### Selected text
Alternatively, or in addition, the flow control module may be
integrated in a cloud-based computer system and/or a building
management system (BMS).
[0034] According to a second aspect of the present disclosure, a
hydronic system is provided comprising [0035] a primary side
comprising at least one source element, a first port in fluid
connection with an output of the at least one source element, a
second port in fluid connection with an input of the at least one
source element, and at least one controllable primary side flow
actuator for providing a primary side flow, [0036] a secondary side
comprising at least one load element, a third port in fluid
connection with an input of the at least one load element, a fourth
port in fluid connection with an output of the at least one load
element, and at least one controllable secondary side flow actuator
for providing a secondary side flow, [0037] an intermediary
transfer element between the primary side and the secondary side,
wherein the intermediary transfer element is in fluid connection
with the first port, the second port, the third port and the fourth
port, and [0038] a flow control module as disclosed herein.

### Available data
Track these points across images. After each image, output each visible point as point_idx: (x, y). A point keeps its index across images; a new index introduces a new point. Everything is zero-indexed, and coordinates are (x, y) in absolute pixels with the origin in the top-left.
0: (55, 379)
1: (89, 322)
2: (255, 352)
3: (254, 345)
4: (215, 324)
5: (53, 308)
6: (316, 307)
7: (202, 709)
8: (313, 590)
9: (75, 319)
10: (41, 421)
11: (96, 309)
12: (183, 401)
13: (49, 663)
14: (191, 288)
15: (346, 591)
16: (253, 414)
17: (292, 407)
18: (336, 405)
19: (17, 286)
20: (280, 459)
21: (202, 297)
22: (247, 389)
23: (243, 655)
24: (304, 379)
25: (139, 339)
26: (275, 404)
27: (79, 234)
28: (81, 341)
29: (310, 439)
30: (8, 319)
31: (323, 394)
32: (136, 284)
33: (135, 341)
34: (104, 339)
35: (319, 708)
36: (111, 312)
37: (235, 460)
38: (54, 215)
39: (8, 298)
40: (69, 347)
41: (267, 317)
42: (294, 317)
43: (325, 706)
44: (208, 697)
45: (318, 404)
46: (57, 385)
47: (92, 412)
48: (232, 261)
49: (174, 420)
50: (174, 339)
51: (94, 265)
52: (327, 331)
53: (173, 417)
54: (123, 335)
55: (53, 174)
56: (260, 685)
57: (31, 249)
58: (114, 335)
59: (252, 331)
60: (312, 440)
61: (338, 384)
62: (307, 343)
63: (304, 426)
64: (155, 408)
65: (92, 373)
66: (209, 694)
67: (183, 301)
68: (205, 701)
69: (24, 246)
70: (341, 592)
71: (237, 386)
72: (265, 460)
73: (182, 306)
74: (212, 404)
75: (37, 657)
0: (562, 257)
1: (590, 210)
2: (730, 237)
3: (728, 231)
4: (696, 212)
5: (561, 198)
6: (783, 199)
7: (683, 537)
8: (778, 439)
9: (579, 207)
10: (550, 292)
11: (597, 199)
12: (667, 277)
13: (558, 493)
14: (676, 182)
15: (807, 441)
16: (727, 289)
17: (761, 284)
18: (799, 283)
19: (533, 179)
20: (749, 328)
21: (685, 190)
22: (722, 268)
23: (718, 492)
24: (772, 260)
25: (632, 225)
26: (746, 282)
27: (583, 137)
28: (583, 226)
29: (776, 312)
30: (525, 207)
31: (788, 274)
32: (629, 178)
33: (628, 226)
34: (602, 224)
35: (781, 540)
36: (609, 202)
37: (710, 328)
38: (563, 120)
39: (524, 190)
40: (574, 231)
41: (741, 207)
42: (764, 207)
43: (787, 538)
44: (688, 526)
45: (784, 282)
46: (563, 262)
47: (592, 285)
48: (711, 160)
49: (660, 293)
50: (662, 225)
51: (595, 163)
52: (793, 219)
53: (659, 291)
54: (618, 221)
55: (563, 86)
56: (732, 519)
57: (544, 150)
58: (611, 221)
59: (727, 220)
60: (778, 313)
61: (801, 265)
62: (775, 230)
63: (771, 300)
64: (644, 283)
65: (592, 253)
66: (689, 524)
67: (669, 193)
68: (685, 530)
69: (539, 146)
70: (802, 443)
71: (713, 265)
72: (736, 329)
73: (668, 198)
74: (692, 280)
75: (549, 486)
---
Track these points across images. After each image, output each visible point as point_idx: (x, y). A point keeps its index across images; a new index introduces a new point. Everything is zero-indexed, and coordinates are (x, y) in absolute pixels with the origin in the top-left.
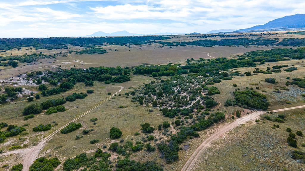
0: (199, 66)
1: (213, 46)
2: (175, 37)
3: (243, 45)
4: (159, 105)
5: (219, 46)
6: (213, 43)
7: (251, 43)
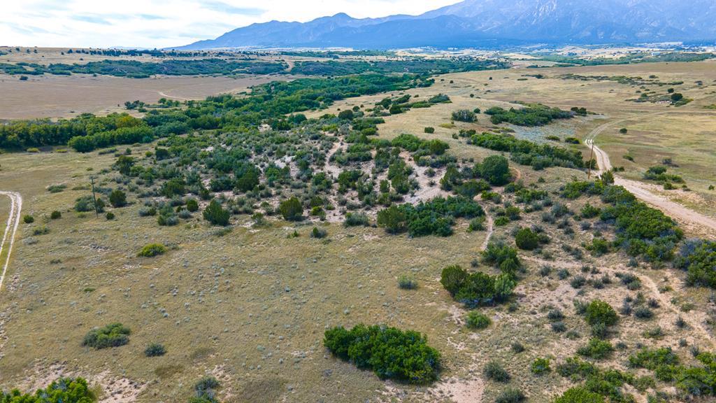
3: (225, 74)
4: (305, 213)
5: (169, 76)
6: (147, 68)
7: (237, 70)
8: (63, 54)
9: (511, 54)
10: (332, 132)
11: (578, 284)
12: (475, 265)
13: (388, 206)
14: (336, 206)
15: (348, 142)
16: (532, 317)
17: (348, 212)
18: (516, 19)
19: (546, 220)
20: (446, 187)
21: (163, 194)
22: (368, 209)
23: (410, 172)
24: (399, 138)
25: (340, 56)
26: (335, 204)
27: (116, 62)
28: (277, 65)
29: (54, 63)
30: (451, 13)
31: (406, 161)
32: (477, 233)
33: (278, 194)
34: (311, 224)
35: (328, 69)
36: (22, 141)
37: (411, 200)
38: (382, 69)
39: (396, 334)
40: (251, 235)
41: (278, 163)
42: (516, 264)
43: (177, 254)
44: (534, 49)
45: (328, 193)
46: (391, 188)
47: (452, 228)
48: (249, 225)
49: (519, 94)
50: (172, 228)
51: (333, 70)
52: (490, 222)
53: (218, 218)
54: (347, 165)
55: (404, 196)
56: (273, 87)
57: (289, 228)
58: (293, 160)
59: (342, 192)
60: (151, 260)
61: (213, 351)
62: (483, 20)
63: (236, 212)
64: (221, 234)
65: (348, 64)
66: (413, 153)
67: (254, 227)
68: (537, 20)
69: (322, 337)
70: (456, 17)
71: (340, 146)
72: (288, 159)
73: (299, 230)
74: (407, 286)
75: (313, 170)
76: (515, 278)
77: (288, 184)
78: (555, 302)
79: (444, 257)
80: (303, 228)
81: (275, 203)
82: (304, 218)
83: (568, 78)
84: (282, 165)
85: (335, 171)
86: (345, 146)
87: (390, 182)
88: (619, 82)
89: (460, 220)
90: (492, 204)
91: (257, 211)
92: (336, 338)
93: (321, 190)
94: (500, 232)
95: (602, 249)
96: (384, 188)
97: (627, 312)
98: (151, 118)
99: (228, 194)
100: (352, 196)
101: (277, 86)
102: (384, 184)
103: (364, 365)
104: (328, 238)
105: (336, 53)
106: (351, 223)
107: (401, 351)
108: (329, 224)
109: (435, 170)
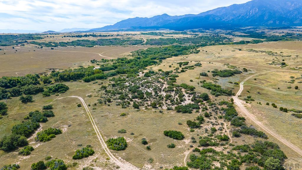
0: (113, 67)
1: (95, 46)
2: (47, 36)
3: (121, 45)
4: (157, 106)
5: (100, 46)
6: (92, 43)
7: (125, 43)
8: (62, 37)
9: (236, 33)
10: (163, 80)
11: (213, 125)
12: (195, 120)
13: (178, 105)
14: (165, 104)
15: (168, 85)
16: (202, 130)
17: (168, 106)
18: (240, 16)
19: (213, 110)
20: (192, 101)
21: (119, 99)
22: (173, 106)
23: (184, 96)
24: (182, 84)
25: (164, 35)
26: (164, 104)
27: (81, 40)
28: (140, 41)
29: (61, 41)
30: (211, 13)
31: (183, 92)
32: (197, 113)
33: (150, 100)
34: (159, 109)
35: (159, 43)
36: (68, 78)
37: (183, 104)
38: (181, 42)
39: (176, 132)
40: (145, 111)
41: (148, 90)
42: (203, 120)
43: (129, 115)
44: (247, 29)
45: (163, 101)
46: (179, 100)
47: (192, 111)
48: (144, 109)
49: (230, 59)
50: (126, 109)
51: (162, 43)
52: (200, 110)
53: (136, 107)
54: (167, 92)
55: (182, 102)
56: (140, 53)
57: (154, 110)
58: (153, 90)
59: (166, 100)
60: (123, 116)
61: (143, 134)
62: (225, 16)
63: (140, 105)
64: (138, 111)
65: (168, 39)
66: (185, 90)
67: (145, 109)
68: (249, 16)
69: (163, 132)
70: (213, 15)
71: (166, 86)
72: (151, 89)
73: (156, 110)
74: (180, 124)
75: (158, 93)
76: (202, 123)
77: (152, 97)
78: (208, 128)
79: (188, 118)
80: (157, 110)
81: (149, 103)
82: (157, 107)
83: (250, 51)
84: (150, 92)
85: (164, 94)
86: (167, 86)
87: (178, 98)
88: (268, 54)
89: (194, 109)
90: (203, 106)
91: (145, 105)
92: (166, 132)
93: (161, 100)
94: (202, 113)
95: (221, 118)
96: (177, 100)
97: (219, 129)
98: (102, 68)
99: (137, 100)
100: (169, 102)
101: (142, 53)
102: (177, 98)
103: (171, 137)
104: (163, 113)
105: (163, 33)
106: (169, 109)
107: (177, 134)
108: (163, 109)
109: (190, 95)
==
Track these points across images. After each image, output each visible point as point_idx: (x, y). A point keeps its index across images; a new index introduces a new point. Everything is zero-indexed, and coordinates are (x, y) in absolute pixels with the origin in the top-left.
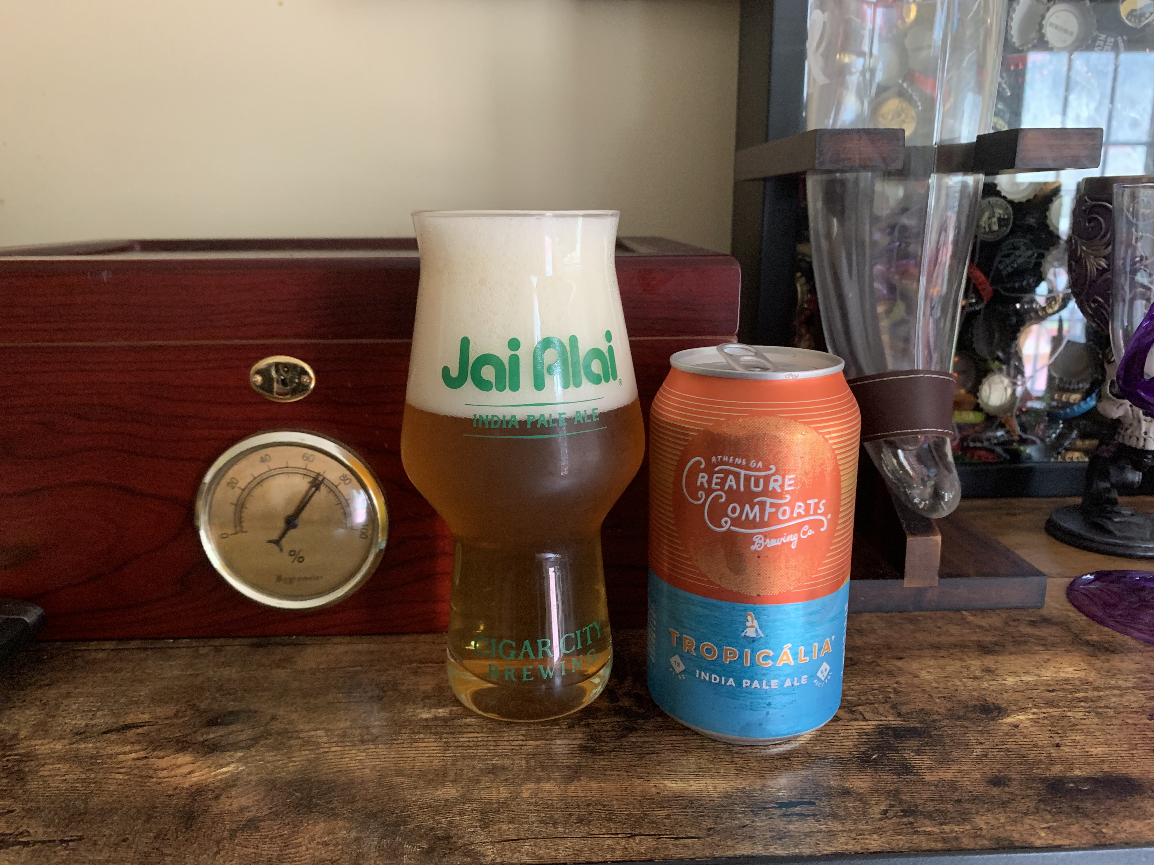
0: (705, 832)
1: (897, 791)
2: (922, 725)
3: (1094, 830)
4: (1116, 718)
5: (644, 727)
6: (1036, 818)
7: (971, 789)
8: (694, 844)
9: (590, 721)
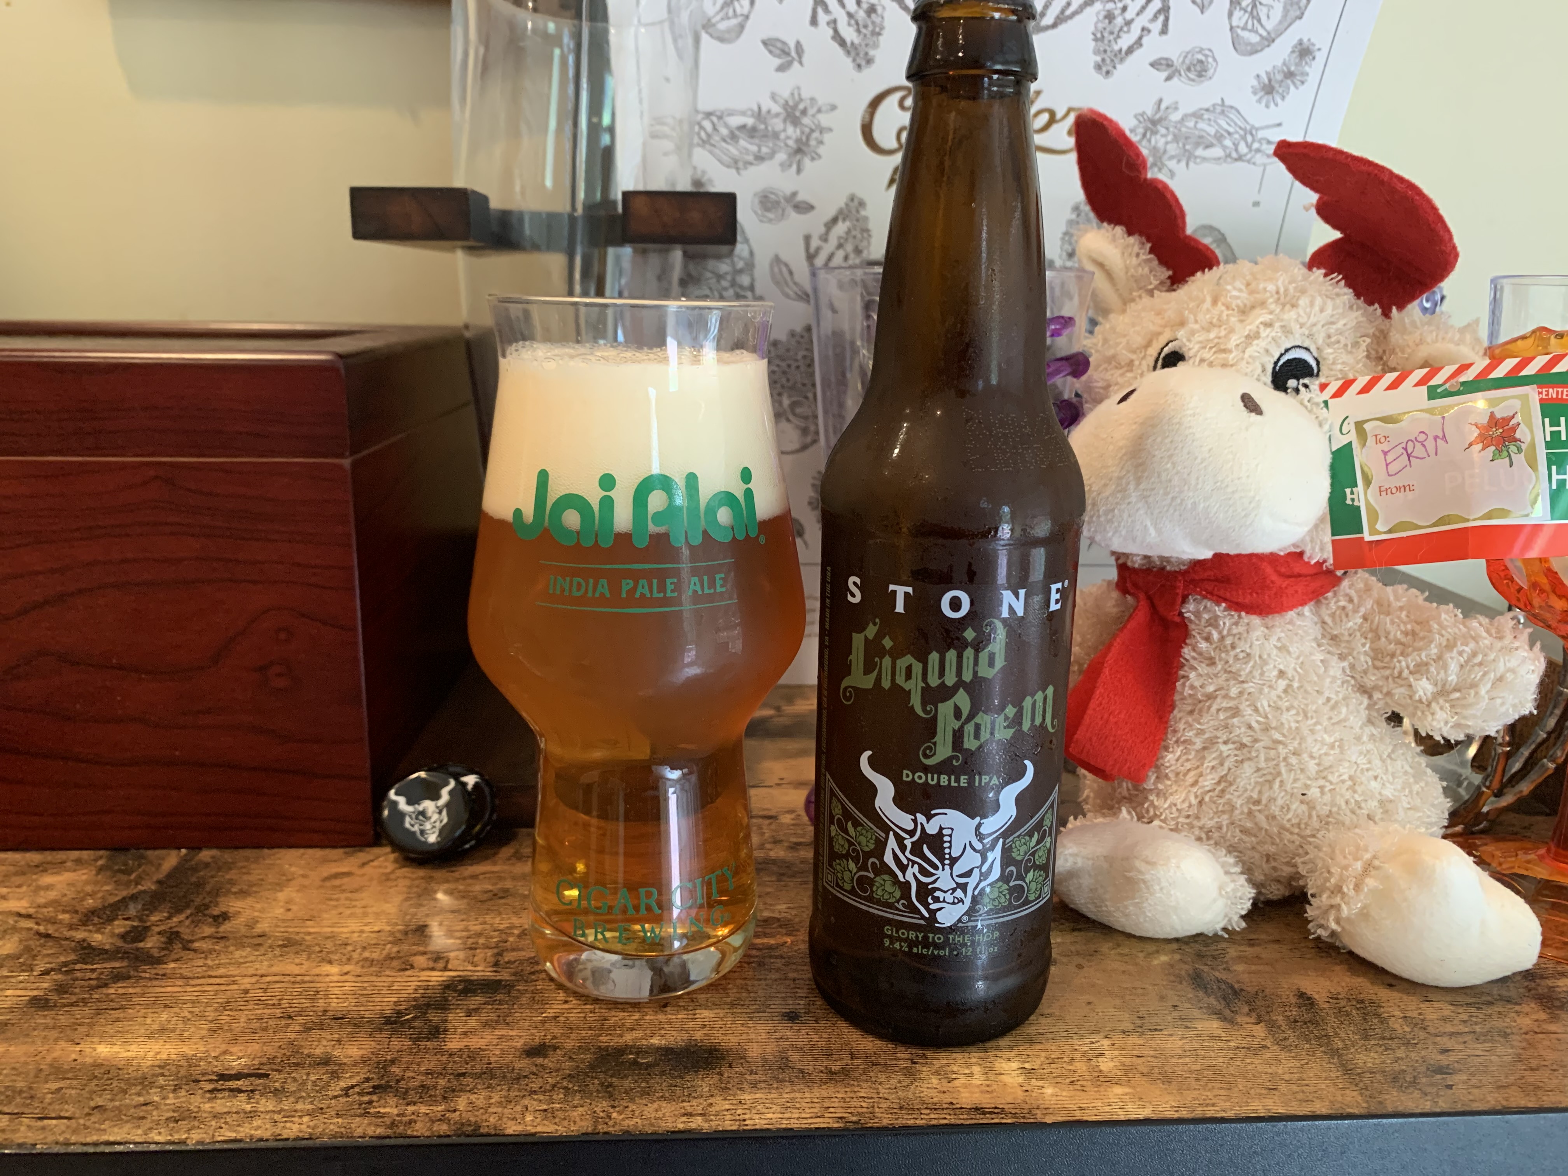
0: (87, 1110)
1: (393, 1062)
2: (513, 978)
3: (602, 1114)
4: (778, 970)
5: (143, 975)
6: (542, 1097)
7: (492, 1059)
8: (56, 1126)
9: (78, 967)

### What needs to be done
In the hydronic system passage above, what does the primary side's controllable flow actuator do, and what does the secondary side's actuator do?

### Answer to the problem
The controllable primary side flow actuator provides the primary side flow. The controllable secondary side flow actuator provides the secondary side flow.